╔══

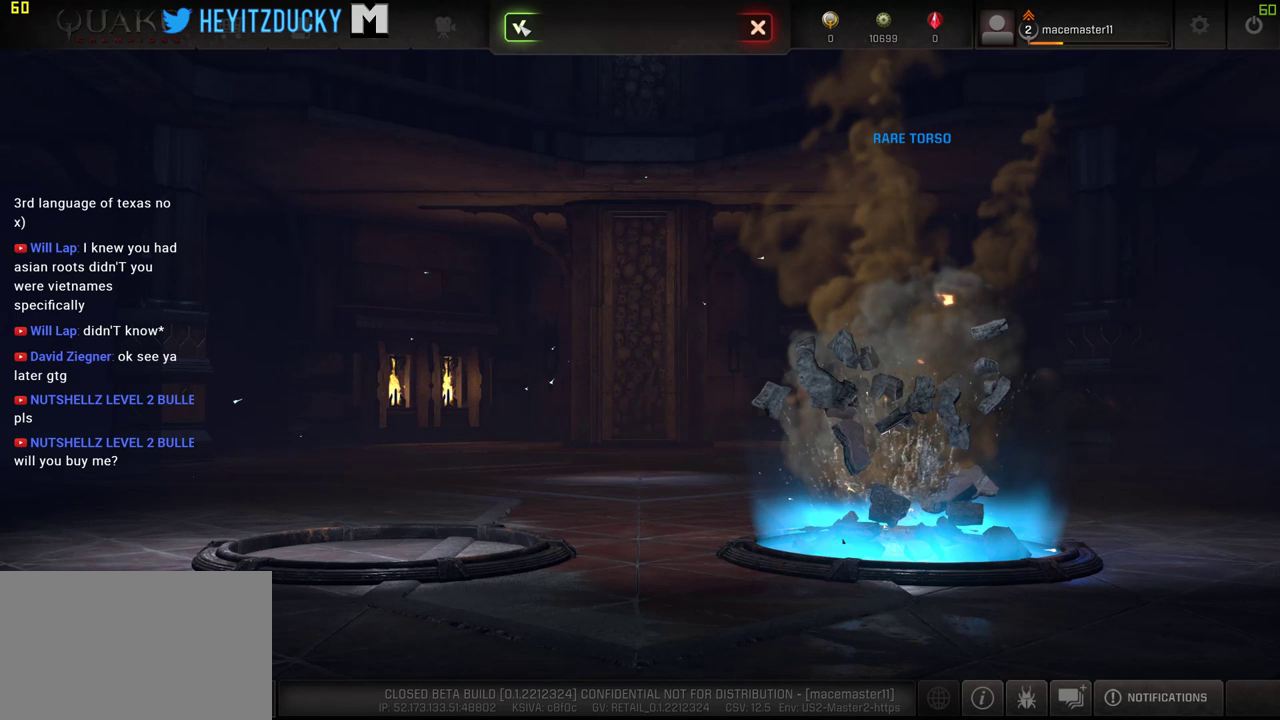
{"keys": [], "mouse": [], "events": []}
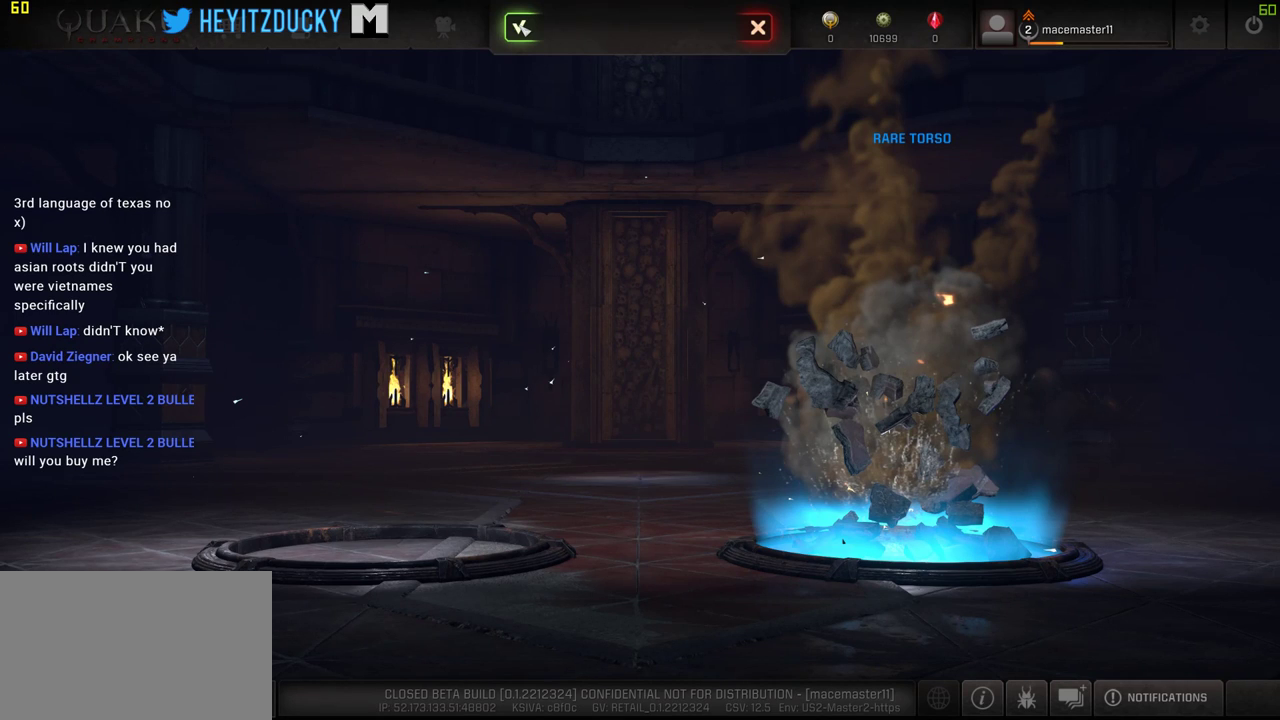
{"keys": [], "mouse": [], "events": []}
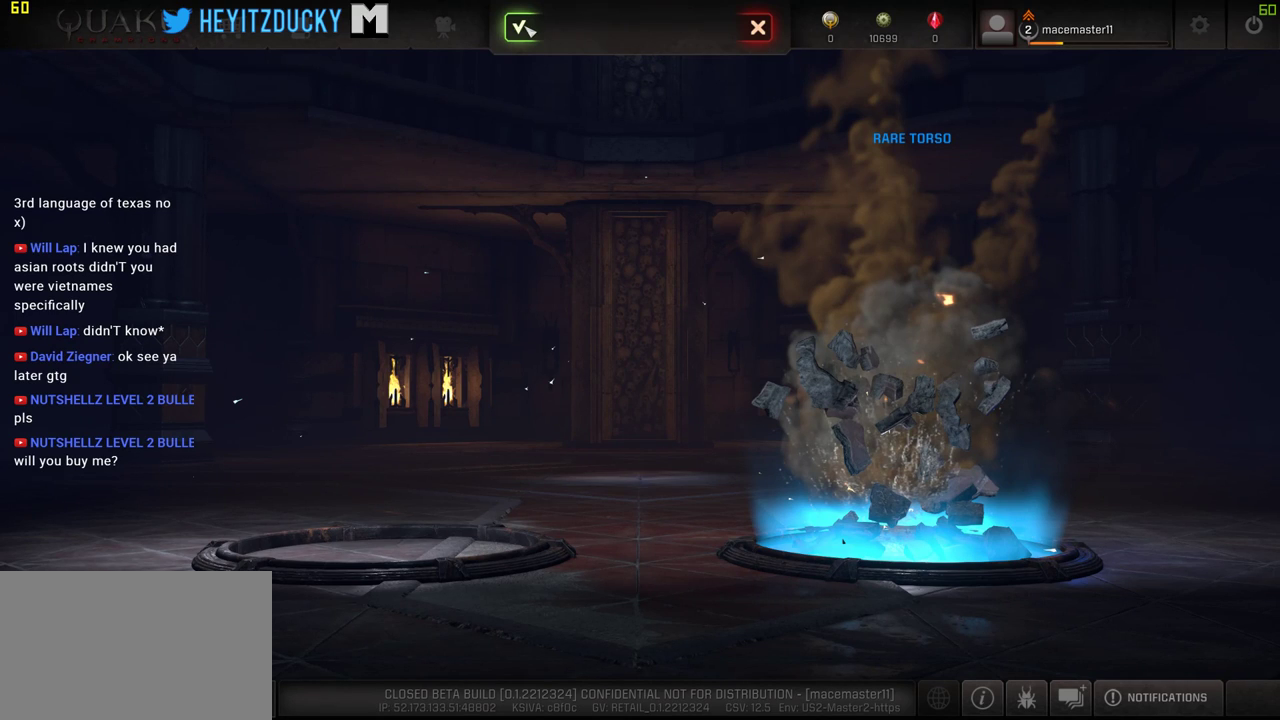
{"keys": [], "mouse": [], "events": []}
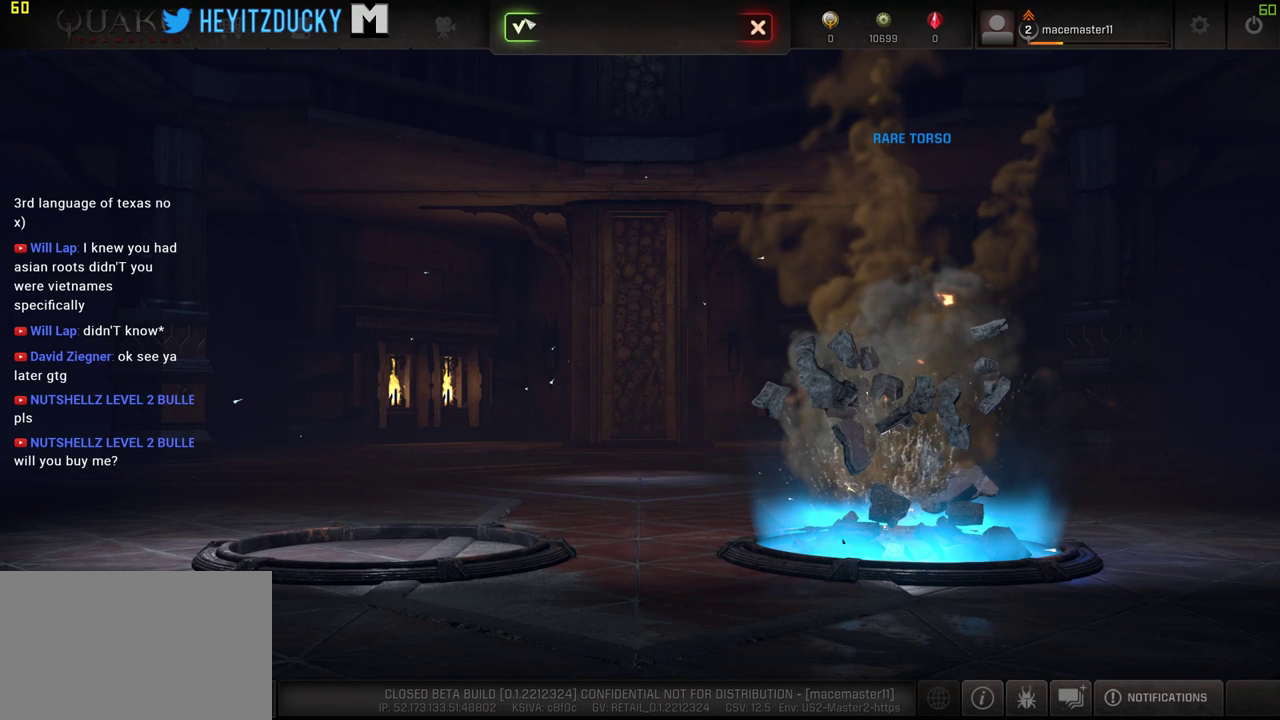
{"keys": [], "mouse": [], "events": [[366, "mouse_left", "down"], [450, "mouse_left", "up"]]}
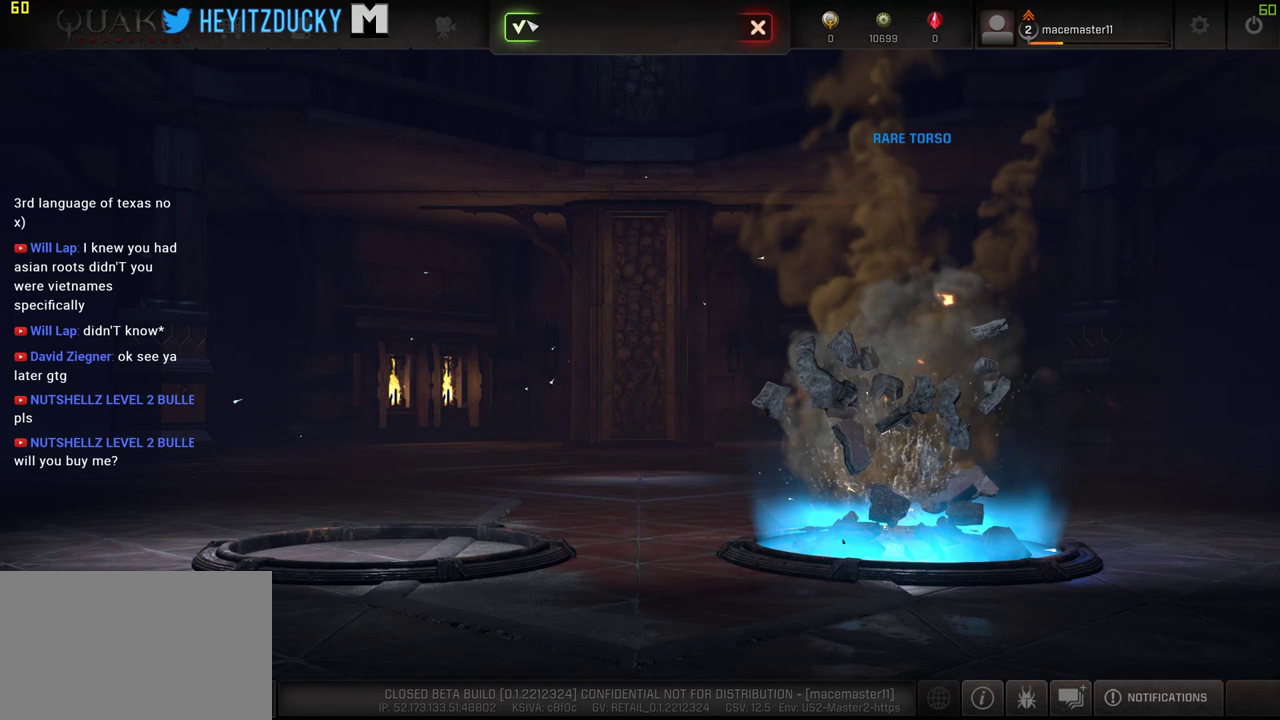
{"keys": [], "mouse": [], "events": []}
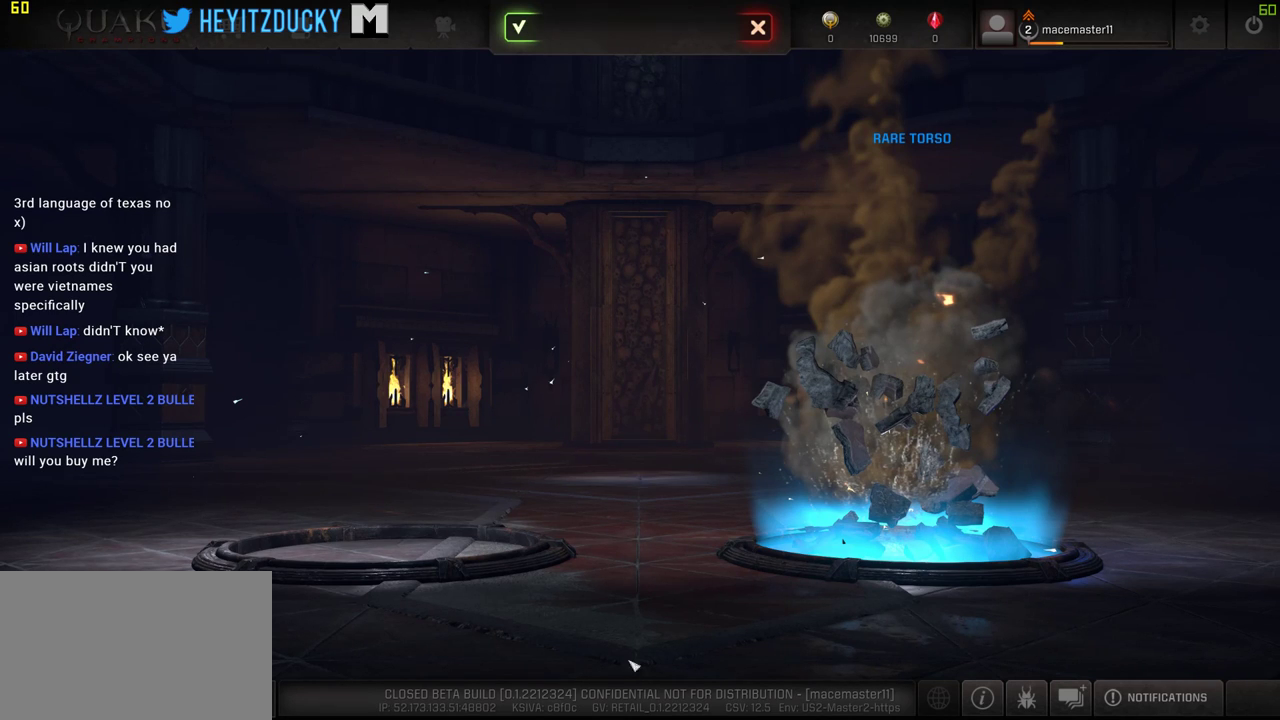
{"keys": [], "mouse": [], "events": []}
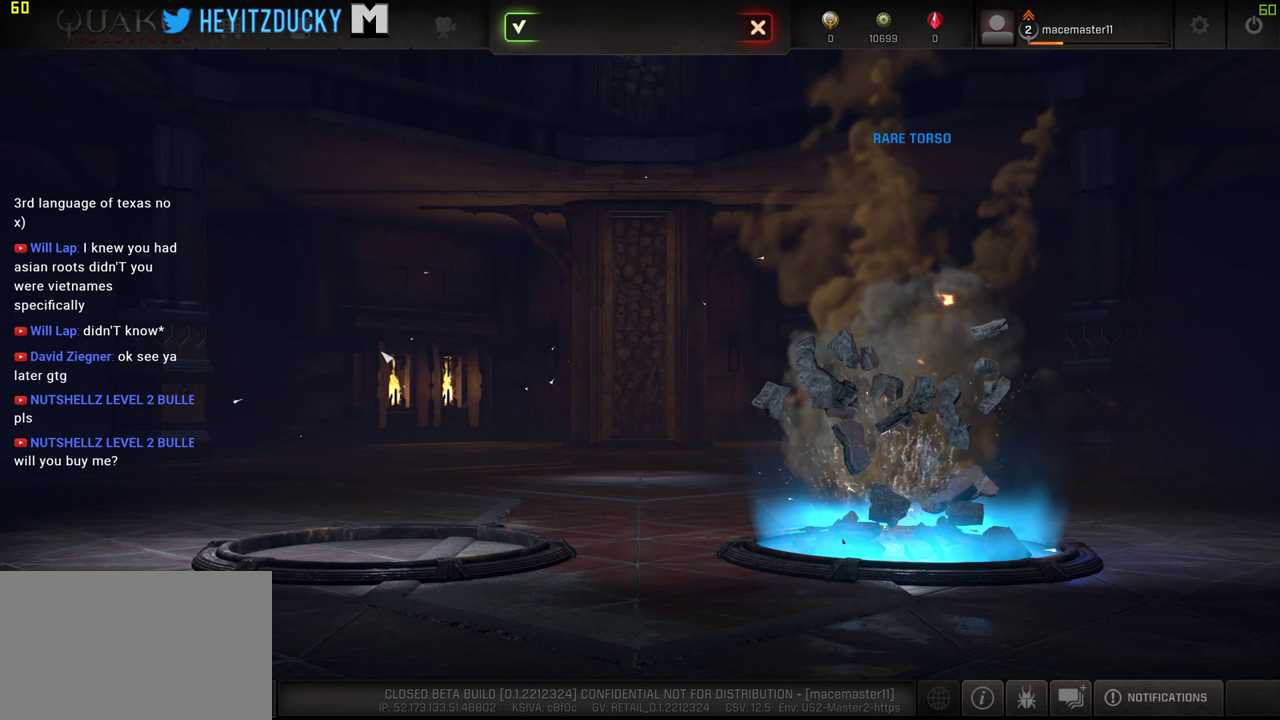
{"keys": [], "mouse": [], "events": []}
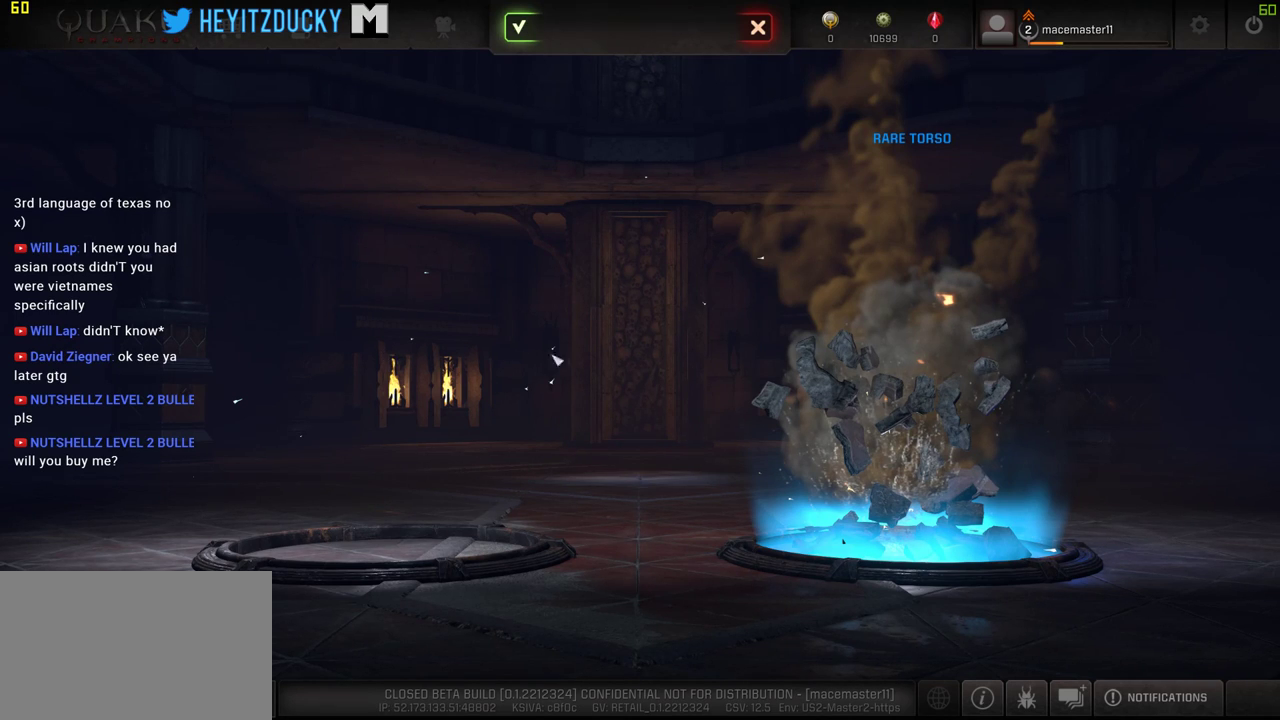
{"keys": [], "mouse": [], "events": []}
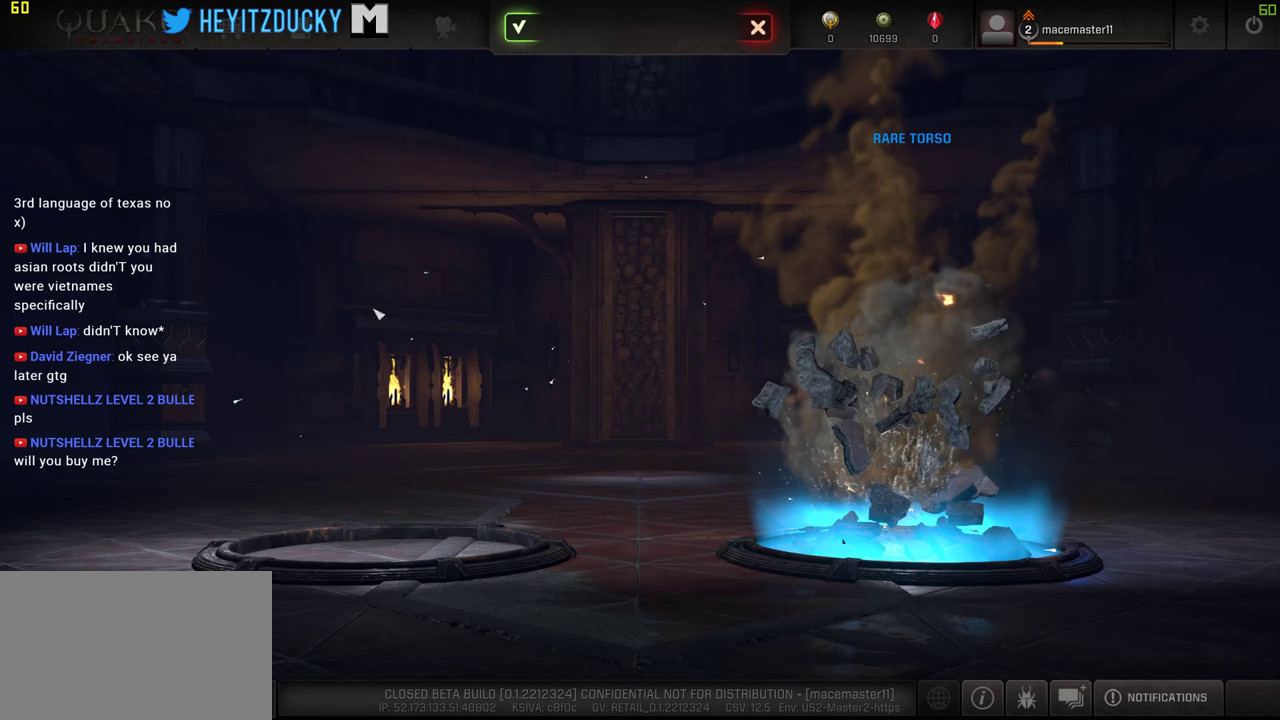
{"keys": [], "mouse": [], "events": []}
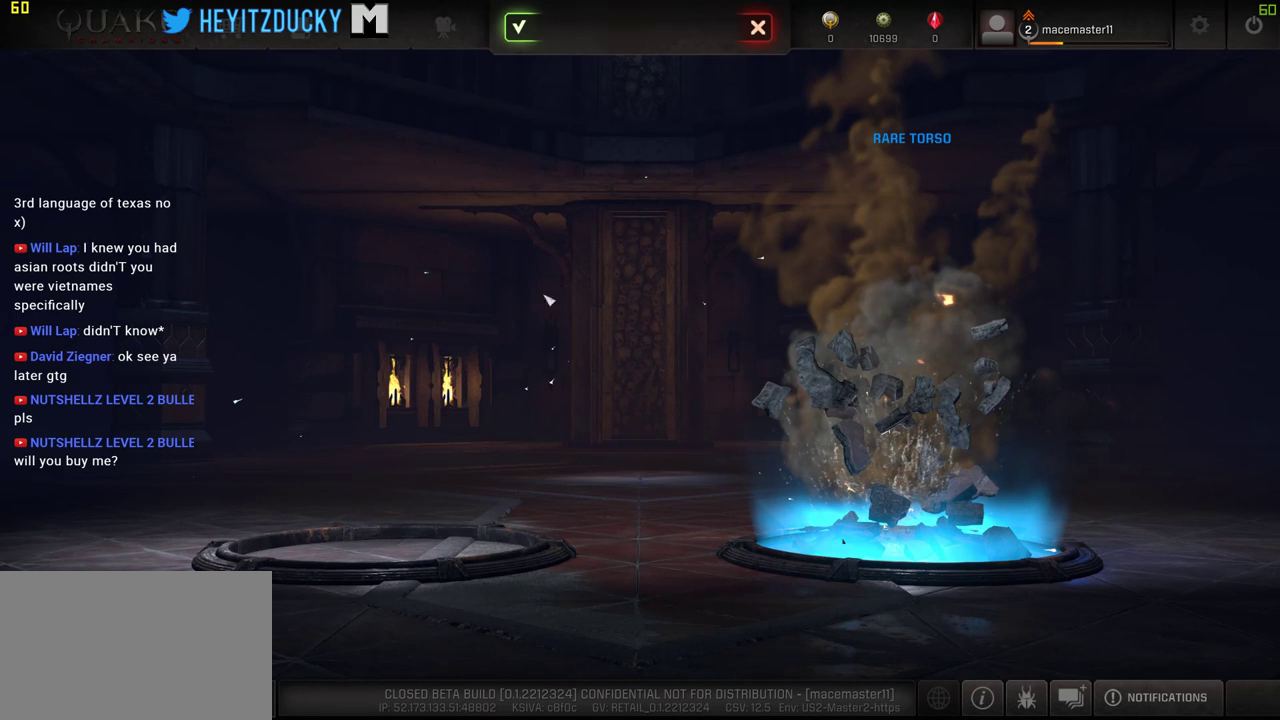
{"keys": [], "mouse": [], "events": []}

╚══

*Assignment*. Nothing but the records themselves, exact and complete, should be returned; leave the pictures out.

*Task result*.
{"keys": [], "mouse": [], "events": []}
{"keys": [], "mouse": [], "events": []}
{"keys": [], "mouse": [], "events": []}
{"keys": [], "mouse": [], "events": [[366, "mouse_left", "down"], [450, "mouse_left", "up"]]}
{"keys": [], "mouse": [], "events": []}
{"keys": [], "mouse": [], "events": []}
{"keys": [], "mouse": [], "events": []}
{"keys": [], "mouse": [], "events": []}
{"keys": [], "mouse": [], "events": []}
{"keys": [], "mouse": [], "events": []}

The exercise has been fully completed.